Gemini was always the worst by a big margin. I see some people saying it is smarter but it doesn’t seem smart at all.

Nathanba|17 days ago

You are not the only one, it's to the point where I think that these benchmark results must be faked somehow because it doesn't match my reality at all.

pell|17 days ago

I find the quality is not consistent at all and of all the LLMs I use Gemini is the one most likely to just verge off and ignore my instructions.

mileshilles|16 days ago

maybe it depends on the usage, but in my experience most of the times the Gemini produces much better results for coding, especially for optimization parts. The results that were produced by Claude wasn't even near that of Gemini. But again, depends on the task I think.

viking123|16 days ago

It's garbage really, cannot get how they get so high in benchmarks.

nprateem|16 days ago

Yeah it's pretty shit compared to Opus

whiplash451|16 days ago

We can really look at it both ways. It is actually concerning that a model that won IMO last summer would still fail 15% of ARC AGI 2.

robertwt7|17 days ago

I’m surprised that gemini 3 pro is so low at 31.1% though compared to opus 4.6 and gpt 5.2. This is a great achievement but its only available to ultra subscribers unfortunately

chillfox|17 days ago

At $13.62 per task it's practically unusable for agent tasks due to the cost.

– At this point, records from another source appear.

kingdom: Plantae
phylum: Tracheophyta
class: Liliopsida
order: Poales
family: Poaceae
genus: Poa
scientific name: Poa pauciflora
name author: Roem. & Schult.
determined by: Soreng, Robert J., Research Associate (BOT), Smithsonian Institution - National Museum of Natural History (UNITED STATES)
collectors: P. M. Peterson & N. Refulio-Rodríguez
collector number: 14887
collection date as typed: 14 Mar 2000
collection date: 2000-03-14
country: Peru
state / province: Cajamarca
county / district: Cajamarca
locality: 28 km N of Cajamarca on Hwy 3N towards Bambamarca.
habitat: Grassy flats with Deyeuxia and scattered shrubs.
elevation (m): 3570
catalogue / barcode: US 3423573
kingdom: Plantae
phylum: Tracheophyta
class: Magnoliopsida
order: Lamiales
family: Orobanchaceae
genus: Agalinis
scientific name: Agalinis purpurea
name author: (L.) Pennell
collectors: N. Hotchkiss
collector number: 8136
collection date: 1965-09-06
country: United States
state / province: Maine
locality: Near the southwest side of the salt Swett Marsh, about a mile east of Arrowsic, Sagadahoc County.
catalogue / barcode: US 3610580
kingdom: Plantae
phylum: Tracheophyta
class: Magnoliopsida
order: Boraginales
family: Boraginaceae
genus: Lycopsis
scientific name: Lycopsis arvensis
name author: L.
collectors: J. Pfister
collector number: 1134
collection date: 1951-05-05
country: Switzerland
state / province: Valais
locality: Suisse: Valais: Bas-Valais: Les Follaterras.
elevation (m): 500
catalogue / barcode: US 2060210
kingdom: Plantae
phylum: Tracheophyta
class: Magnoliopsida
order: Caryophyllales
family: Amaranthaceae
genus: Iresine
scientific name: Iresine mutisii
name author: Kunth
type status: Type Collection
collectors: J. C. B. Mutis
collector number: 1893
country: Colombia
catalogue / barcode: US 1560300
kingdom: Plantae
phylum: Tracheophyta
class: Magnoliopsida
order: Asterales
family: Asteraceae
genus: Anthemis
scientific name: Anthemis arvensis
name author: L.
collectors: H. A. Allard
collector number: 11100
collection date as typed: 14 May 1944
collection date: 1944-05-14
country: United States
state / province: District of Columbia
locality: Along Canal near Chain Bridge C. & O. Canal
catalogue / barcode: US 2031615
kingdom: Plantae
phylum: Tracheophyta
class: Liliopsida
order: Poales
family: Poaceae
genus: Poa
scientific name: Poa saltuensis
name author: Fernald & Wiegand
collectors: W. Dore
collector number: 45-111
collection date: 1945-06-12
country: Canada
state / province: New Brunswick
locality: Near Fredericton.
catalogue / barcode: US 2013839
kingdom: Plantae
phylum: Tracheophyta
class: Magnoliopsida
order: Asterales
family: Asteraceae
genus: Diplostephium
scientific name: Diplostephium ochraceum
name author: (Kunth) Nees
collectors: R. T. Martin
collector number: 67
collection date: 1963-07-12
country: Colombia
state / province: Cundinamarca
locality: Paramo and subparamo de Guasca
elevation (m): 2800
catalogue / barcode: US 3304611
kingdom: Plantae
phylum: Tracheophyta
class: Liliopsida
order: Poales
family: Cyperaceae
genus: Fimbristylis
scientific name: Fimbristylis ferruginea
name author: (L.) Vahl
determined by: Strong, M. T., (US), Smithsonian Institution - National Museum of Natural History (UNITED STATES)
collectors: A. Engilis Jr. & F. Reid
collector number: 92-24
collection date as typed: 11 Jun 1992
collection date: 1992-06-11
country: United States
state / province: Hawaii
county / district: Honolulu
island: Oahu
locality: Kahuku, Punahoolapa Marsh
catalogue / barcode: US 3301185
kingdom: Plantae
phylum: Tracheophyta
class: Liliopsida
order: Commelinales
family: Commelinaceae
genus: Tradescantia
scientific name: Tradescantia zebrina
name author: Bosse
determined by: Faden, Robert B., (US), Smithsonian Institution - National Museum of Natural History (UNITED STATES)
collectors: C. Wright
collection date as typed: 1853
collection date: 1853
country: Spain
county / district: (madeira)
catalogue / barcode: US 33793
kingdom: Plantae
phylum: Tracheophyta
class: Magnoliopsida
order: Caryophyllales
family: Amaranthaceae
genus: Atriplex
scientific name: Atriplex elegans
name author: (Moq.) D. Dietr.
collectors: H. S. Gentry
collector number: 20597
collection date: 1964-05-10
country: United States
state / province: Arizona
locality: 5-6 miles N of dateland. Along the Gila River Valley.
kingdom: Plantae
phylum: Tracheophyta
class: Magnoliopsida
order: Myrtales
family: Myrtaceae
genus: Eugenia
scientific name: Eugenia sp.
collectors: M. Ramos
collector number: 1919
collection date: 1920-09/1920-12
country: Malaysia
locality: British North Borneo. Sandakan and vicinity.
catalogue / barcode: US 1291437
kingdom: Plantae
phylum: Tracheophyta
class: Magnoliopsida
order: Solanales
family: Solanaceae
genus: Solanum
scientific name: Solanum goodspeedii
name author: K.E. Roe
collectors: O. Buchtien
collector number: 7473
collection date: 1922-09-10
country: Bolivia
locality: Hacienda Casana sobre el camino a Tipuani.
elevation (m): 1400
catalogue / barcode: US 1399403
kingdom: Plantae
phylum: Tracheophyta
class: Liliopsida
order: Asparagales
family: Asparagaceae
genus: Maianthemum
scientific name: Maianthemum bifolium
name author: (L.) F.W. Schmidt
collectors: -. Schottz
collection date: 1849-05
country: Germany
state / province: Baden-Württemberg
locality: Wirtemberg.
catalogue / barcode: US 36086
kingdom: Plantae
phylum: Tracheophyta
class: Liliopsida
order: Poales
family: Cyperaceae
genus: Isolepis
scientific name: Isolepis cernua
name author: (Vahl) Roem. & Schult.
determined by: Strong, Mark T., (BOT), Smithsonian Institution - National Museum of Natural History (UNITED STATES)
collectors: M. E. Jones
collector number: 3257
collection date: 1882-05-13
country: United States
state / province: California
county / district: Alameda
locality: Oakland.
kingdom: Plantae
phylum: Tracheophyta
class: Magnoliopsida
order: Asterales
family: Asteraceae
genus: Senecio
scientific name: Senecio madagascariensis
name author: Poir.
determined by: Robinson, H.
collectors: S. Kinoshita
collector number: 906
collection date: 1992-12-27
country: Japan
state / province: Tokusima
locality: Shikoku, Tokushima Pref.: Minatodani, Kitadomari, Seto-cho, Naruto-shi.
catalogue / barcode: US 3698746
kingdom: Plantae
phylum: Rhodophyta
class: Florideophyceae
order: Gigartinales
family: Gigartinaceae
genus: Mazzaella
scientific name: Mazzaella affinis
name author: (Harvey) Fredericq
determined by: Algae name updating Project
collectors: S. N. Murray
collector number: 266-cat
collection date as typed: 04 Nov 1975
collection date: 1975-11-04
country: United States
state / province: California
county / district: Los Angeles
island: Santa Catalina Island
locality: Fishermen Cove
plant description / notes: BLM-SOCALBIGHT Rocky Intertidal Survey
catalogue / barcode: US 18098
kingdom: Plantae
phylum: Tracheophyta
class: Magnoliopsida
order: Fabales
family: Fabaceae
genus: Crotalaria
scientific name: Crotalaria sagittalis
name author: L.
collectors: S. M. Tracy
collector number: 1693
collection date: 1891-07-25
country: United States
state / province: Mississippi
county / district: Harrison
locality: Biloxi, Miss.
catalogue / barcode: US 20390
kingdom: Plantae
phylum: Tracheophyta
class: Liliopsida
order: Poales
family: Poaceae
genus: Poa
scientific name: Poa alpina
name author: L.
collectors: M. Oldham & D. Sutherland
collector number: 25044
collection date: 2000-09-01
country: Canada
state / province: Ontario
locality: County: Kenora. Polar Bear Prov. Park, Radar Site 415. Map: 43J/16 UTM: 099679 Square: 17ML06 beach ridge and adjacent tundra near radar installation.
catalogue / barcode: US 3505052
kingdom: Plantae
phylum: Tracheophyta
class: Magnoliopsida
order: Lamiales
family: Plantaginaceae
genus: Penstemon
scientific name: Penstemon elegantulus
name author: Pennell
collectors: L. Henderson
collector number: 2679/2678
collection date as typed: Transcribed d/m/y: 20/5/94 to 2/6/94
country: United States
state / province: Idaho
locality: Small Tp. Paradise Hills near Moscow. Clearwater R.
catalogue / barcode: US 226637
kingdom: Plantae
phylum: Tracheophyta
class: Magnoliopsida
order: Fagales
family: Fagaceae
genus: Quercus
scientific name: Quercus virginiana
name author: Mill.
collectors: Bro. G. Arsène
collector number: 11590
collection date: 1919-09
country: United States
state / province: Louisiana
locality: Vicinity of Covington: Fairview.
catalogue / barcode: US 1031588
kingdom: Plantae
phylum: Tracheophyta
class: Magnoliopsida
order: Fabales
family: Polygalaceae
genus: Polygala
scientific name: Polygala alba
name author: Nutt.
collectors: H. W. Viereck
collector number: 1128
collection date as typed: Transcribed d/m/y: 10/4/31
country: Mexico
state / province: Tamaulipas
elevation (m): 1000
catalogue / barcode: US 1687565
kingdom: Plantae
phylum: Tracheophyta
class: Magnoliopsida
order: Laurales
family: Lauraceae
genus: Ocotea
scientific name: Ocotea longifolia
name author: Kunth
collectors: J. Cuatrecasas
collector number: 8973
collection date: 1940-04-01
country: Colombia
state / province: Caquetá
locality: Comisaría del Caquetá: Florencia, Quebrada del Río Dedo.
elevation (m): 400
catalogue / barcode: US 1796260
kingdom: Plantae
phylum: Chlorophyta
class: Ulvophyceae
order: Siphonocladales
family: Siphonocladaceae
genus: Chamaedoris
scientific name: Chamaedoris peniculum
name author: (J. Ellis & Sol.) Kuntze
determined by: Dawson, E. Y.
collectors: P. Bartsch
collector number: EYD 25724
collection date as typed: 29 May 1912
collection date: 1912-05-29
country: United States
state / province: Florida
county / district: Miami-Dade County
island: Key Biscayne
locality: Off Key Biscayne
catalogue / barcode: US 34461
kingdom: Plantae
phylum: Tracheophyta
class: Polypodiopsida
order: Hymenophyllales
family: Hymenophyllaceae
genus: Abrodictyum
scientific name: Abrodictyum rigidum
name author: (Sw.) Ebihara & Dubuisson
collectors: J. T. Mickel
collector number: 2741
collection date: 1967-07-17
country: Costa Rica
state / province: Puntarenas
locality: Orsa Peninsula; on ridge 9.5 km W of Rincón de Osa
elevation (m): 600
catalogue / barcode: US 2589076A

I found that anything over $2/task on Arc-AGI-2 ends up being way to much for use in coding agents.

fzeindl|17 days ago

I read somewhere that Google will ultimately always produce the best LLMs, since "good AI" relies on massive amounts of data and Google owns the most data.

Is that a based assumption?

astrange|16 days ago

No.

emp17344|16 days ago

I mean, remember when ARC 1 was basically solved, and then ARC 2 (which is even easier for humans) came out, and all of the sudden the same models that were doing well on ARC 1 couldn’t even get 5% on ARC 2? Not convinced this isn’t data leakage.